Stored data
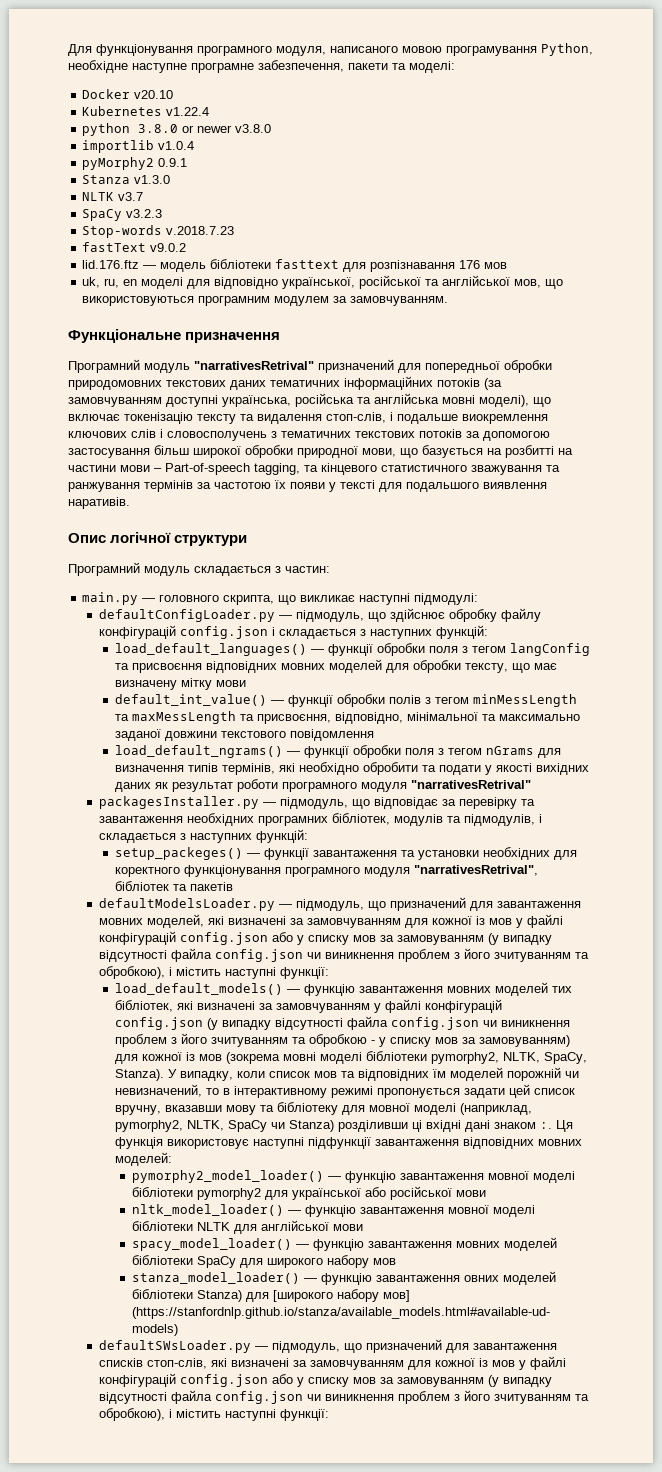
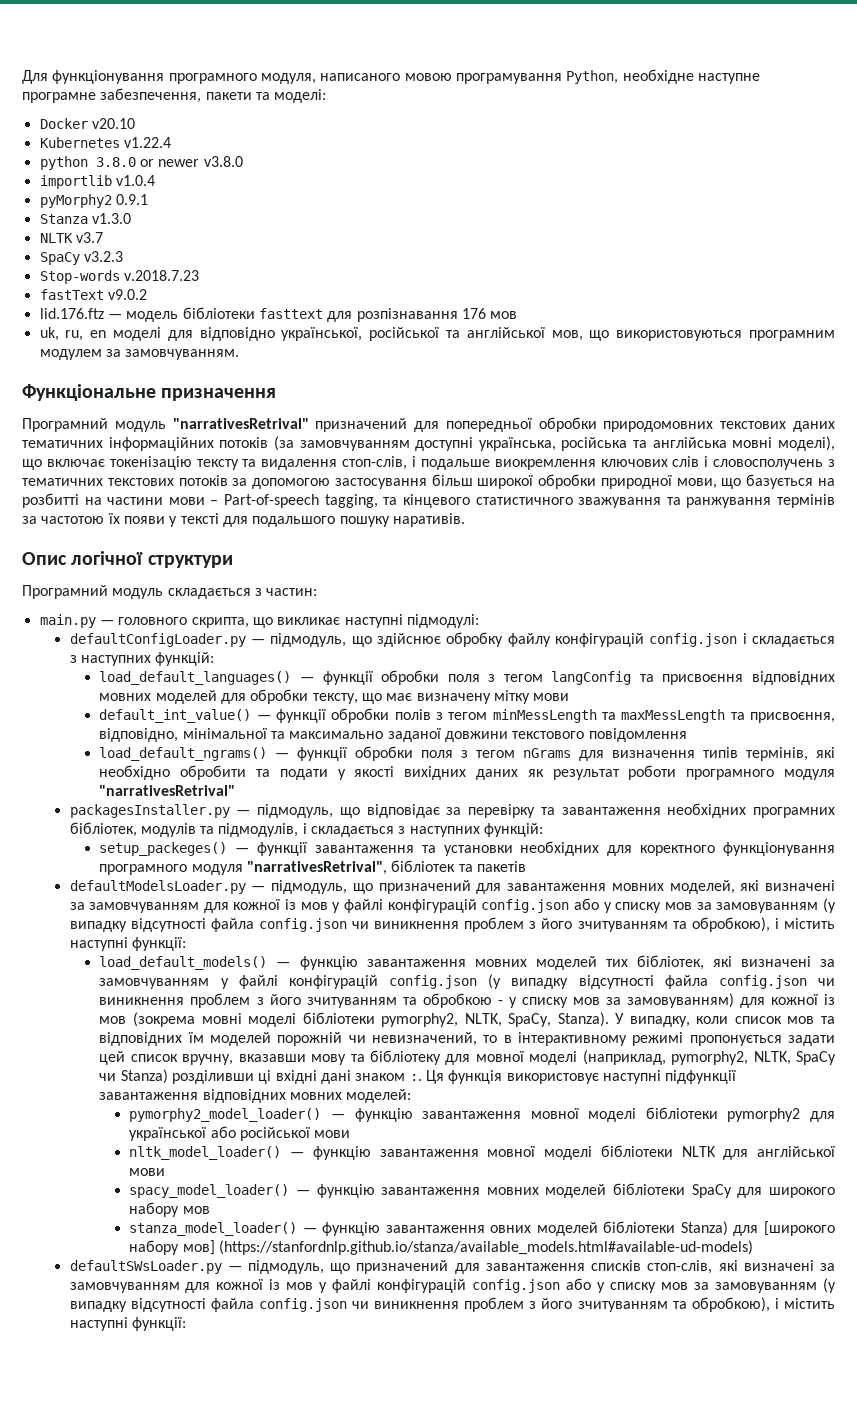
[483,482,547,489] виявлення -> [339,516,390,527] пошуку

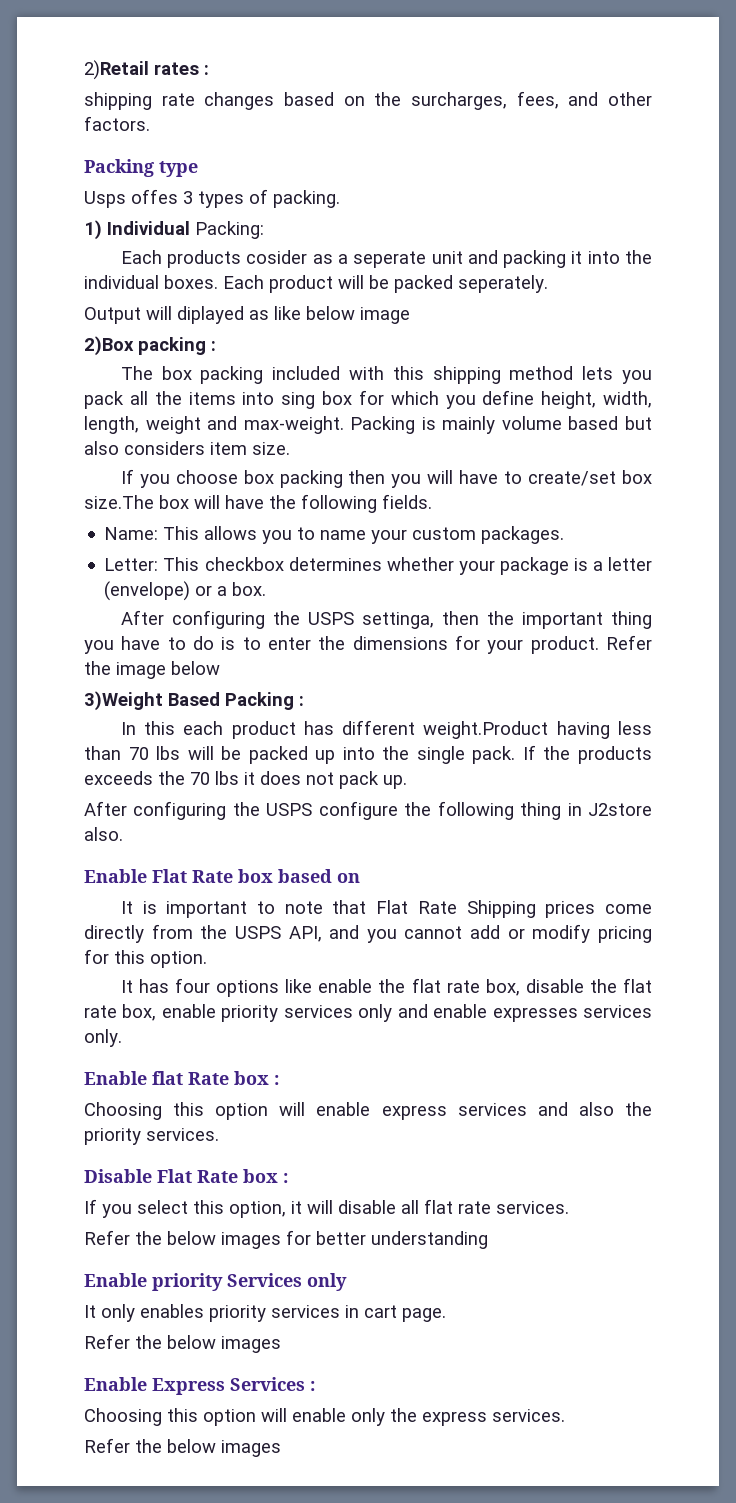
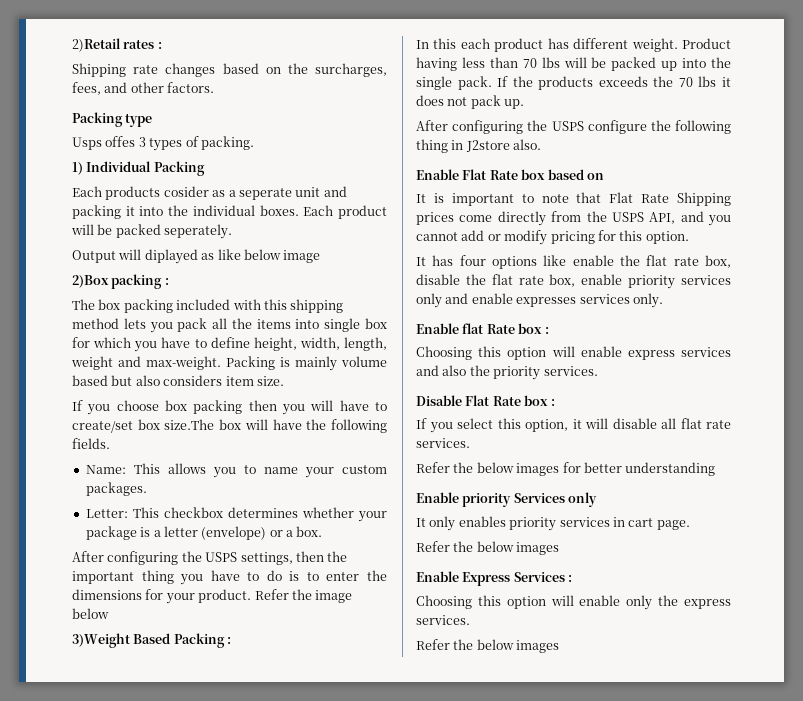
[84,92,152,110] shipping -> [72,63,126,77] Shipping
[195,221,264,239] Packing: -> [153,161,205,176] Packing
[281,392,316,409] sing -> [324,318,361,332] single
(476, 402) none -> [161,337,207,348] have to
[361,612,434,629] settinga, -> [240,552,293,565] settings,
[423,721,549,739] weight.Product -> [631,38,731,52] weight. Product

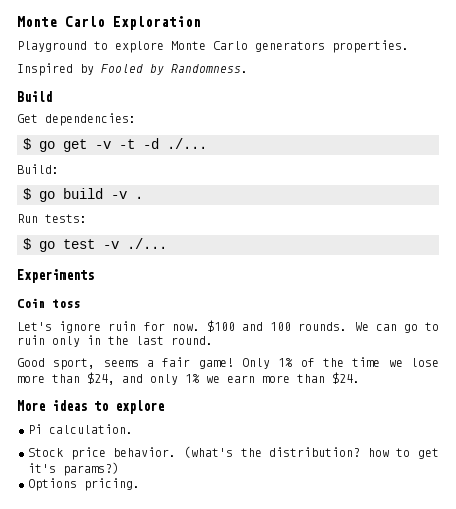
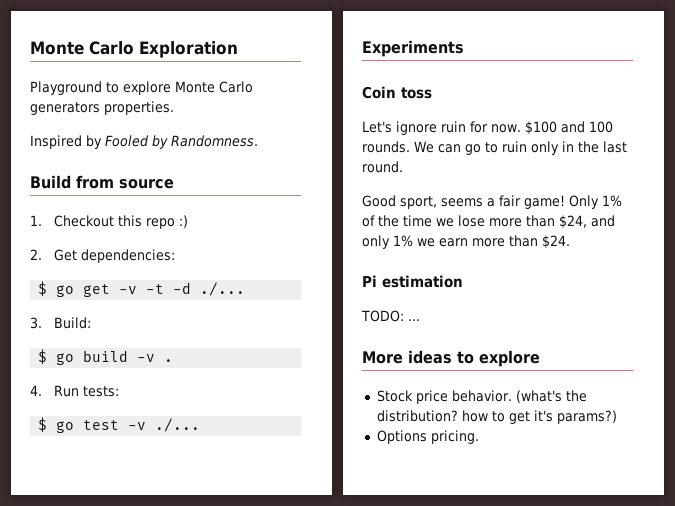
(52, 96) // -> [76,175,174,189] [30,215,188,229] [30,249,42,260] from source // 1. Checkout this repo :) // 2.
(207, 143) none -> [30,317,42,329] 3.
(143, 197) none -> [30,385,42,396] 4.
(360, 378) none -> [362,275,463,288] [361,310,420,322] // Pi estimation // TODO: ...
[28,424,133,434] // Pi calculation. -> (540, 358) none

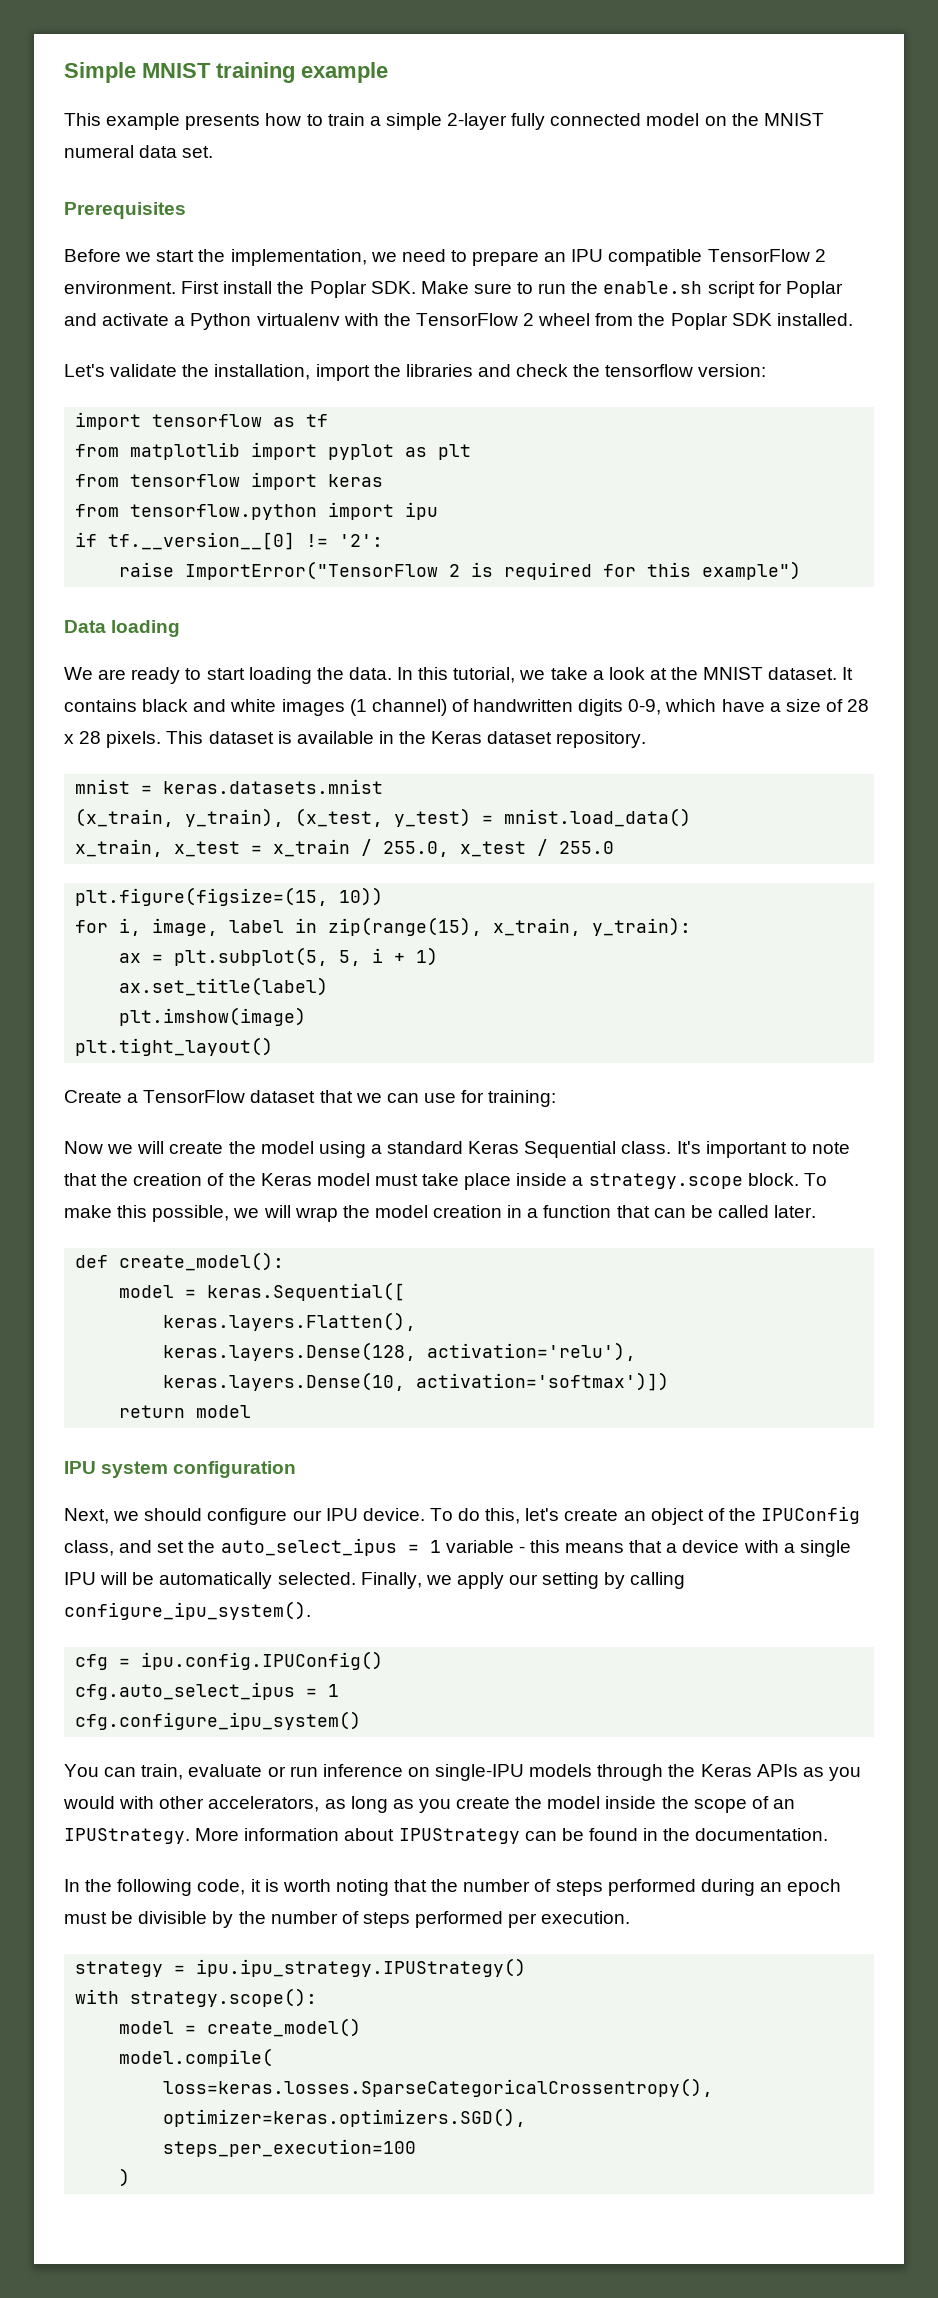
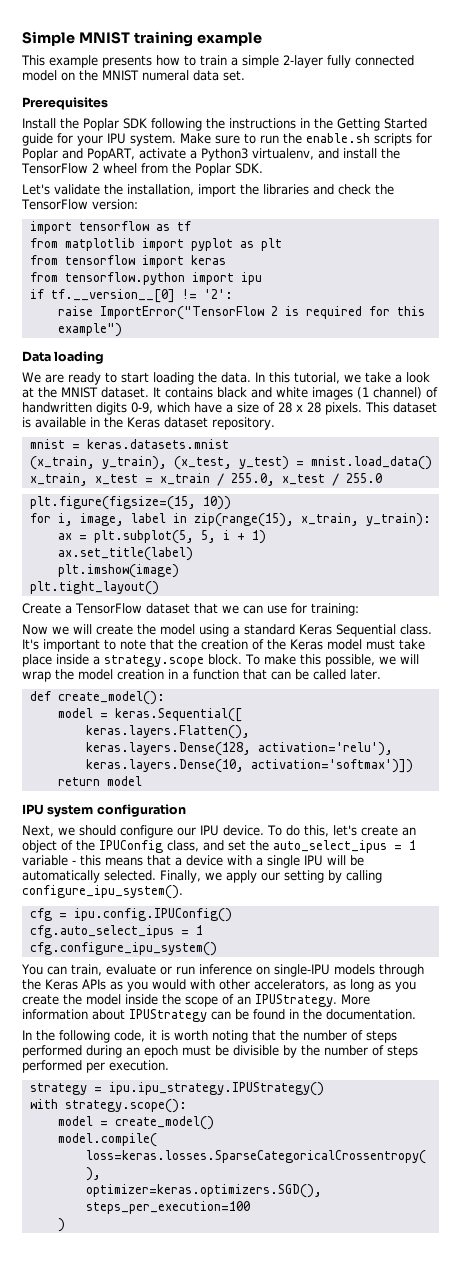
[64,249,826,266] [64,281,416,298] Before we start the implementation, we need to prepare an IPU compatible TensorFlow 2 environment. First install the Poplar SDK. -> [22,118,427,131] [22,133,176,146] Install the Poplar SDK following the instructions in the Getting Started guide for your IPU system.
[707,281,755,298] script -> [374,133,412,146] scripts
(97, 319) none -> [87,148,135,161] PopART,
[190,313,379,330] Python virtualenv with -> [201,148,377,161] Python3 virtualenv, and install
[731,313,853,326] SDK installed. -> [234,163,263,174] SDK.
[605,364,694,377] tensorflow -> [21,199,88,210] TensorFlow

Task objective
A verbatim transcription is needed of the lines above, starting at the line with "(207, 143) none -> [30,317,42,329] 3." and ending at the line with "[28,424,133,434] // Pi", both included, and of nothing else.

Reply to the task
(207, 143) none -> [30,317,42,329] 3.
(143, 197) none -> [30,385,42,396] 4.
(360, 378) none -> [362,275,463,288] [361,310,420,322] // Pi estimation // TODO: ...
[28,424,133,434] // Pi calculation. -> (540, 358) none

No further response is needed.